GROWN UPS 2
Director: Dennis Dugan
Cast: Adam Sandler, Kevin James, Chris Rock, Salma Hayek, David Spade, Maya Rudolph, Maria Bello, Nick Swardson, Steve Buscemi
MPAA Rating: (for crude and suggestive content, language and some male rear nudity)
Running Time: 1:41
Release Date: 7/12/13
Review by Mark Dujsik | July 12, 2013
Within five minutes, it's clear that Grown Ups 2 is out of ideas. The movie starts with a complete non sequitur that finds Lenny (Adam Sandler) waking up to discover that a 12-point buck is standing next to his bed. Frightened, the poor creature stands on its hind legs and proceeds to urinate all over Lenny. About a minute later, the buck is once again scared when Lenny's son screams upon seeing it, and the beast proceeds to urinate all over the son.
These are not the last urine-based jokes in Grown Ups 2. One involves a stain on a man's underwear. Another sees former basketball star Shaquille O'Neal playing a local cop who gets too comfortable in a swimming pool, gradually turning all of the water dark blue, which is a joke that was set up all the way back in the first movie.
There are probably more here, but if one can remember four pee jokes from one Adam Sandler movie, isn't that a sign that it's probably best not to try to recall any others? Questions like this are the ones that can make for a sleepless night of self-evaluation for a critic.
Why should one bother, though? It's useless to get mad at this movie, which is nothing more than a collection of jokes about bodily functions that occasionally laughs at people injuring themselves in order to take a break from gags about urine, vomit, soft-serve chocolate ice cream that looks like it's coming out of a man's rear end, a showroom-floor toilet that a different man sleepily decides to use to deposit what the ice cream is representing, another guy showing off his ability to "burp-sneeze-fart," and more.

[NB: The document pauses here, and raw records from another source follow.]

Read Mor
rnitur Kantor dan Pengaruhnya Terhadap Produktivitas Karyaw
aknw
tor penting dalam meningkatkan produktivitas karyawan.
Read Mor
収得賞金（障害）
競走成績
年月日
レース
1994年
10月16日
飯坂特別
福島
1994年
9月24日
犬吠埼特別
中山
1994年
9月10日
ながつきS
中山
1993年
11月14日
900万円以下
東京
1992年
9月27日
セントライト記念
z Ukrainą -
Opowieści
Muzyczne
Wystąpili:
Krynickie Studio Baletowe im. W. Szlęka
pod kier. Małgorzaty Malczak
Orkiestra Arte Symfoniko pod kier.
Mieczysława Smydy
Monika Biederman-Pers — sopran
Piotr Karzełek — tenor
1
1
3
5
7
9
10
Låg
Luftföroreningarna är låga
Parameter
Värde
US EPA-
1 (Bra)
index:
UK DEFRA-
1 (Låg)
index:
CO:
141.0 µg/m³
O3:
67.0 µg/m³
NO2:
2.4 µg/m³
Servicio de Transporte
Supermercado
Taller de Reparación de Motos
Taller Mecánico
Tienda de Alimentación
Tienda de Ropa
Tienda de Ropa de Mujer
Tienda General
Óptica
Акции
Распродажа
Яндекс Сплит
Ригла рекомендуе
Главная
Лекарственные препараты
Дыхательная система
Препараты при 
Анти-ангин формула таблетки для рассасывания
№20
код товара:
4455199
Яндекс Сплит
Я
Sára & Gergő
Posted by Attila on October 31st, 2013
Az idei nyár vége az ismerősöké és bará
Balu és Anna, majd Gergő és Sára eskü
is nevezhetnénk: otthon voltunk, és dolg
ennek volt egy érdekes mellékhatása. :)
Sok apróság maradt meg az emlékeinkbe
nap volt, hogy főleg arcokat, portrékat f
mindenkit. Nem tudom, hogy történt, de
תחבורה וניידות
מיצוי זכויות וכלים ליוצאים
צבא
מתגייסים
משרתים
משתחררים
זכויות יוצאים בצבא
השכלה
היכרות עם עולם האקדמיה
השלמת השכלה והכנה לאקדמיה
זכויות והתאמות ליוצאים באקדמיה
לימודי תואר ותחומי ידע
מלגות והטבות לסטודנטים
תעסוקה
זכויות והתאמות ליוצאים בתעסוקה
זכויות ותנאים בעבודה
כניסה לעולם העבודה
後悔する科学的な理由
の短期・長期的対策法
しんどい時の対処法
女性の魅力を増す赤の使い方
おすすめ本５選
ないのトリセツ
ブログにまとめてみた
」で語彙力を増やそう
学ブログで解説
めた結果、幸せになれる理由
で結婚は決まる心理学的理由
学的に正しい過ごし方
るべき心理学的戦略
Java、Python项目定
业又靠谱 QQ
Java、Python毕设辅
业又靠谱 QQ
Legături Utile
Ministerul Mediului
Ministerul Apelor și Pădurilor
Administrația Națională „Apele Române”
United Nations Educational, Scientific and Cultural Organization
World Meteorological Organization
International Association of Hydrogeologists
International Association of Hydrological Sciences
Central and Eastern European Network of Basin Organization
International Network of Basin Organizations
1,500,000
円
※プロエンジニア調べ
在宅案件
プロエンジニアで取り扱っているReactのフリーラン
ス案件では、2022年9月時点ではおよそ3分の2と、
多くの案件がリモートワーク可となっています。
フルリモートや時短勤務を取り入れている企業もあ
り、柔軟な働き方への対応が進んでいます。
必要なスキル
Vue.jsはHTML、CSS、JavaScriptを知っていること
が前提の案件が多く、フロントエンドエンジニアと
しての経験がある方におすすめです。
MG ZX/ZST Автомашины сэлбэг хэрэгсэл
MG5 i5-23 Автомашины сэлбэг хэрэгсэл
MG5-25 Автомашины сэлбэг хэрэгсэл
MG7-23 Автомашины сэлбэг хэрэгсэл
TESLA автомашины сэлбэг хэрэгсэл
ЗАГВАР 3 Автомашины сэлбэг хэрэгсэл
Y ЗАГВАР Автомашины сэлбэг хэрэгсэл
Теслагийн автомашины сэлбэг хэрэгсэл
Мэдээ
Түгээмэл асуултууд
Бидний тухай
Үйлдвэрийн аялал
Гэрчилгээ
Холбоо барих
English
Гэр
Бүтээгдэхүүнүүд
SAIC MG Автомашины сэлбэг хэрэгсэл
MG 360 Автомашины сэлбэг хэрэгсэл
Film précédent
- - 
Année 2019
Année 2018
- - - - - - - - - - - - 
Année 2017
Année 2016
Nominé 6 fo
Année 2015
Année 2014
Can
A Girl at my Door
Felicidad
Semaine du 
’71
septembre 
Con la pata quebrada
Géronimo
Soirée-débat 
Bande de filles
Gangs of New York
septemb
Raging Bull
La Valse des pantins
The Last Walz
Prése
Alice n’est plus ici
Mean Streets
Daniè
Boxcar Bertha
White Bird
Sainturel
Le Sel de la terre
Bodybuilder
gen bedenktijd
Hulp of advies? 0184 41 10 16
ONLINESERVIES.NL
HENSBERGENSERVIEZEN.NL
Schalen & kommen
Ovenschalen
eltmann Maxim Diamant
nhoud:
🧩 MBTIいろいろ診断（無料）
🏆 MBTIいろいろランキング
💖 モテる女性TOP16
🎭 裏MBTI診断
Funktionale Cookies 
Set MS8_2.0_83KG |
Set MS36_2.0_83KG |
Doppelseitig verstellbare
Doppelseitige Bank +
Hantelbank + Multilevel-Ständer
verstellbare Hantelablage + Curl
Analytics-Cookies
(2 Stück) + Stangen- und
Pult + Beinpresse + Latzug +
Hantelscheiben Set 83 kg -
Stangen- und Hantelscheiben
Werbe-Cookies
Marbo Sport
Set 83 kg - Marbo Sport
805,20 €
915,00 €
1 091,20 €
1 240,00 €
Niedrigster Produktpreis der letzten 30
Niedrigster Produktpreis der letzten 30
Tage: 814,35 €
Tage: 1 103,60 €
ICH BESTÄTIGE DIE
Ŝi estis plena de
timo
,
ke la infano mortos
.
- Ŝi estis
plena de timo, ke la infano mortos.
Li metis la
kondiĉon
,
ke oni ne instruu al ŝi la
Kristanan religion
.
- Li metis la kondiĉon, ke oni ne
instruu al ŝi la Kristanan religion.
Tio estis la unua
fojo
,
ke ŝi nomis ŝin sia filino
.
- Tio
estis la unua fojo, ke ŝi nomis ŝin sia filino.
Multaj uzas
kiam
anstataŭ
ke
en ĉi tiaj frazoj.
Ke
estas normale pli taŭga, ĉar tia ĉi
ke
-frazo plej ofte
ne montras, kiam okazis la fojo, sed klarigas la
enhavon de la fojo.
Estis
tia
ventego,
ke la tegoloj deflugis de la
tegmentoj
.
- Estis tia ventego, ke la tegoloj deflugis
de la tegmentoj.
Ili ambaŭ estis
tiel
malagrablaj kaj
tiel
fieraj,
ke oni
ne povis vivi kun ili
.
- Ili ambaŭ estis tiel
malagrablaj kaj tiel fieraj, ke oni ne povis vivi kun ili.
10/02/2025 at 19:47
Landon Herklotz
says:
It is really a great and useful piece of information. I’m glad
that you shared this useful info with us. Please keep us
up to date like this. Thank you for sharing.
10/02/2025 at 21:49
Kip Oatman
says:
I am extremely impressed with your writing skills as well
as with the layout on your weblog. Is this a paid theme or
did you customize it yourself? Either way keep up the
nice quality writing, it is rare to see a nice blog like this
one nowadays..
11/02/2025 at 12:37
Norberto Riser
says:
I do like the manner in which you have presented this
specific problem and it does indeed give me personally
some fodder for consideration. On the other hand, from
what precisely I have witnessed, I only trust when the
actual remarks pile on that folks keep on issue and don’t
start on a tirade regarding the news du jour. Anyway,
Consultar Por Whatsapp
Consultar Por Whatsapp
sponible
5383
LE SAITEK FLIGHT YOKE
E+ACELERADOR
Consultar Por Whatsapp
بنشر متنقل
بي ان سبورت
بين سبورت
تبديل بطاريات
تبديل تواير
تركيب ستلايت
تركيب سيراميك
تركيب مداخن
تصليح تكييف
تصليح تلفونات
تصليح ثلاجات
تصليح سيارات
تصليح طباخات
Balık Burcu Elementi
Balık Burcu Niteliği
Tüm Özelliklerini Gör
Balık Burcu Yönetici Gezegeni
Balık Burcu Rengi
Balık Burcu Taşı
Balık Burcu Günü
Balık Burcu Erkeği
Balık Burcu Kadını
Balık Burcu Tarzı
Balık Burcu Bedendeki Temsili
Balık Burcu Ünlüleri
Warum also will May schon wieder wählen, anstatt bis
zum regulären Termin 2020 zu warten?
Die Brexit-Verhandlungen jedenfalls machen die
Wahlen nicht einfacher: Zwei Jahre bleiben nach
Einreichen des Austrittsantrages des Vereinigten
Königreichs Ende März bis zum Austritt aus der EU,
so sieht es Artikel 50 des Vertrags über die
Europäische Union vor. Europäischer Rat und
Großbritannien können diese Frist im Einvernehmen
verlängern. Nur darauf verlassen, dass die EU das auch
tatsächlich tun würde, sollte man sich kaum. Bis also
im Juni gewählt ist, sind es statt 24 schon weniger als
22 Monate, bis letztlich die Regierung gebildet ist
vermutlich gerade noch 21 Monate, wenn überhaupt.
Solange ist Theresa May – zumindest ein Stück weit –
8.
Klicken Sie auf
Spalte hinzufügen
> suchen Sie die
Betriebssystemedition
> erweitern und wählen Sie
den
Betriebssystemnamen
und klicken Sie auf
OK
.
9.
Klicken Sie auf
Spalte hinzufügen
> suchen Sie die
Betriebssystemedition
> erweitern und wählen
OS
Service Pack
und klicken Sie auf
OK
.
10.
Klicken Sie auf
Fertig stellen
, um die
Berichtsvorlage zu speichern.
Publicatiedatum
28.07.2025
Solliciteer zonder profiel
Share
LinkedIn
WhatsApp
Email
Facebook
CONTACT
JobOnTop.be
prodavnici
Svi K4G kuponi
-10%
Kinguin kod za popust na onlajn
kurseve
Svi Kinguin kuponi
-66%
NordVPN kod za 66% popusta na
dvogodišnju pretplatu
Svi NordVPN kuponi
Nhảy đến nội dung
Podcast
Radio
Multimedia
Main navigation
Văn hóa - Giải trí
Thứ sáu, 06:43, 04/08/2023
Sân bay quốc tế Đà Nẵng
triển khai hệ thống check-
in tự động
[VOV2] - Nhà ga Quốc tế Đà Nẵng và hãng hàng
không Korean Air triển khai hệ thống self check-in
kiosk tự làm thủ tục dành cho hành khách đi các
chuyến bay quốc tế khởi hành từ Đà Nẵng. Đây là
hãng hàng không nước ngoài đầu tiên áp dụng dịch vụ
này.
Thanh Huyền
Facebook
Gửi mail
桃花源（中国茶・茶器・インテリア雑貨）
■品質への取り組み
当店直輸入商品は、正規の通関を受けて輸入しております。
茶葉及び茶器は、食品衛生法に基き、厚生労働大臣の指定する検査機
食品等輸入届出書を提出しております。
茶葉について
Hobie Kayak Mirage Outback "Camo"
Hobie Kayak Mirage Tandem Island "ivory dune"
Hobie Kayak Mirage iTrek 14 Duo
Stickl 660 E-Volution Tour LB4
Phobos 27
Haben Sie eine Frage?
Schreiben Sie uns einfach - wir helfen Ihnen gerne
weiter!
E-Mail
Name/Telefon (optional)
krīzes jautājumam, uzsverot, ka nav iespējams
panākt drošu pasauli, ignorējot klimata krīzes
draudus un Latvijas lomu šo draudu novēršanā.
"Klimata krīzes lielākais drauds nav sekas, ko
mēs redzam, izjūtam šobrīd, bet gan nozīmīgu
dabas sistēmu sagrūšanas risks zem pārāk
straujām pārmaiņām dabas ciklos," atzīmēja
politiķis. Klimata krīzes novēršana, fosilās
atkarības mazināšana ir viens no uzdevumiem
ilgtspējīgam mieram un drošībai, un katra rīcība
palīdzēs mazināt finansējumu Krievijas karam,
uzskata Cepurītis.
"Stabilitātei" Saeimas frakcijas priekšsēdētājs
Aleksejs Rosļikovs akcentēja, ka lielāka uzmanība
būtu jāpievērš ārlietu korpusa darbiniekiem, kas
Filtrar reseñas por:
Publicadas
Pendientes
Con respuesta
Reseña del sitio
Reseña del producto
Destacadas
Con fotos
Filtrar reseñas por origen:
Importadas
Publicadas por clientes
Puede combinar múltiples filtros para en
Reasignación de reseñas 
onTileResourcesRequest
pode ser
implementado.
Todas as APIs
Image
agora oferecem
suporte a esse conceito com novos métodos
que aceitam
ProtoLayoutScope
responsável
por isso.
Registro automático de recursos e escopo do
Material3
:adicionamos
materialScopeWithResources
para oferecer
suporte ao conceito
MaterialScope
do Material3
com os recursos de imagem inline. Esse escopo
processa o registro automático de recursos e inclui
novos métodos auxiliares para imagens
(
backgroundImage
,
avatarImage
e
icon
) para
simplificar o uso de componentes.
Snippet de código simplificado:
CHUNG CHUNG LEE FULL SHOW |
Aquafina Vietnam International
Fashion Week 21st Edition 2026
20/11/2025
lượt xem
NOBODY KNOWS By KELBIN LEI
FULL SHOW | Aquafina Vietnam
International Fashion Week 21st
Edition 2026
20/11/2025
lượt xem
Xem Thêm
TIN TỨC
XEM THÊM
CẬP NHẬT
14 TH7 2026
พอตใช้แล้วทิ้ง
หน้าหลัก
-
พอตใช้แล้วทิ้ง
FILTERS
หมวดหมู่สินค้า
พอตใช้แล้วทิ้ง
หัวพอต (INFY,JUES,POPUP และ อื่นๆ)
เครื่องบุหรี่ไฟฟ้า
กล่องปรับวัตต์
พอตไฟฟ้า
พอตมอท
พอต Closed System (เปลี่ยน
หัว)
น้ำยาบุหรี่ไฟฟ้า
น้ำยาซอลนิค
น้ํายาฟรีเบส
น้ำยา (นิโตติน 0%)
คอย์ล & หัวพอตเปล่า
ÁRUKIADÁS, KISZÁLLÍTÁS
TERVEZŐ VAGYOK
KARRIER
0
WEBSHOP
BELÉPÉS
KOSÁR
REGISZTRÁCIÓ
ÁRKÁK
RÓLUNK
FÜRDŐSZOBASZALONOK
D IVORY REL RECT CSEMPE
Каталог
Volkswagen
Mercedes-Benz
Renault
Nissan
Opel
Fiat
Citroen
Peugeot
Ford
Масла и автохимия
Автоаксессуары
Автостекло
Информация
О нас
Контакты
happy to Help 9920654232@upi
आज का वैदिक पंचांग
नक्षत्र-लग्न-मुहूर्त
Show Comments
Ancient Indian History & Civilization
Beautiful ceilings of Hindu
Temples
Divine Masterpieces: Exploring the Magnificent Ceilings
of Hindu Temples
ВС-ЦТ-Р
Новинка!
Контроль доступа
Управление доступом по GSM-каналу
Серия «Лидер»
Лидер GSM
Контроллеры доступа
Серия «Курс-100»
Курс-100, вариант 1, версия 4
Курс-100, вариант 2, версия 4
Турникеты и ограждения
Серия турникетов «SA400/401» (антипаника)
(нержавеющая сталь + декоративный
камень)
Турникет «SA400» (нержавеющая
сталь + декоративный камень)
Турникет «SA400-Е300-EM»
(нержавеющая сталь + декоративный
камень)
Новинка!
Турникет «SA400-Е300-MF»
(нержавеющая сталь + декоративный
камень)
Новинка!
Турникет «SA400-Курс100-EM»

Is there any good that could come of raging against the emerging of the burp-sneeze-fart? Granted, it's not funny, but it's innocent, childish humor. The effort it would take to call upon the emotion necessary to get angry at the joke and its ilk would be completely disproportionate to the effort Sandler, his co-screenwriters Fred Wolf and Tim Herlihy, and director Dennis Dugan have put into the movie.
This is tiresome stuff, and the movie continues its predecessor's central problem of not having a clear through line for its scenario or any of its characters. Lenny, Eric (Kevin James), Kurt (Chris Rock), and Marcus (David Spade) are still man-children who refuse to grow up (Do you see the irony inherent in the title?), and they still continue to have problems that could be easily solved if they did.
At least the movie isn't blaming their wives this time, although that's primarily because the wives are non-characters in this one. Well, Lenny's wife Roxanne (Salma Hayek), who even Lenny admits in the movie's single and genuinely clever joke is too beautiful for him, is over-emotional (the movie's opinion of her) because she wants to have another kid, so it does aim one sexist stereotype at one of its few major female characters (Speaking of sexism, can we talk about the MPAA ratings board's glaring double standard in pointing out that a movie's nudity is of the "male rear" variety, directly implying that there's something different—worse, more offensive—about the same of the female kind?). Let's not forget that, at an aerobics class, the wives fall for a janitor (Jon Lovitz) convincing them to stretch for his perverse jollies, and we can't ignore the portrayal of Penny (Cheri Oteri), Lenny's girlfriend from childhood who still obsesses over him.
The little plot that exists is really just a plan: Lenny is going to throw a big start-of-summer party at his big house in his hometown, where he and his friends have moved back to in between movies. Before that, the movie consists of episodic adventures and bits that include Lenny accidentally breaking his son's leg while practicing kicking a football (which means he can "joke" about "accidentally" breaking the other one later) and Marcus, who's adjusting to life with his heretofore unknown and abrasively delinquent son (Alexander Ludwig), getting into a big tire and accidentally being allowed to roll through town in it. There are a couple of amusing gags, like the guys being forced to dive naked off the top of a quarry by a flipping, insane frat boy (Taylor Lautner) and crashing into water in increasingly painful and embarrassing ways or a car wash run by college cheerleaders where Eric's wife Sally (Maria Bello) tries to show that she doesn't care if he looks at other women, only to end up with the male cheerleading squad.That's about it, though. Considering how lazy Grown Ups 2 is, there's really no point in any further effort, so that will actually be it for this review, too.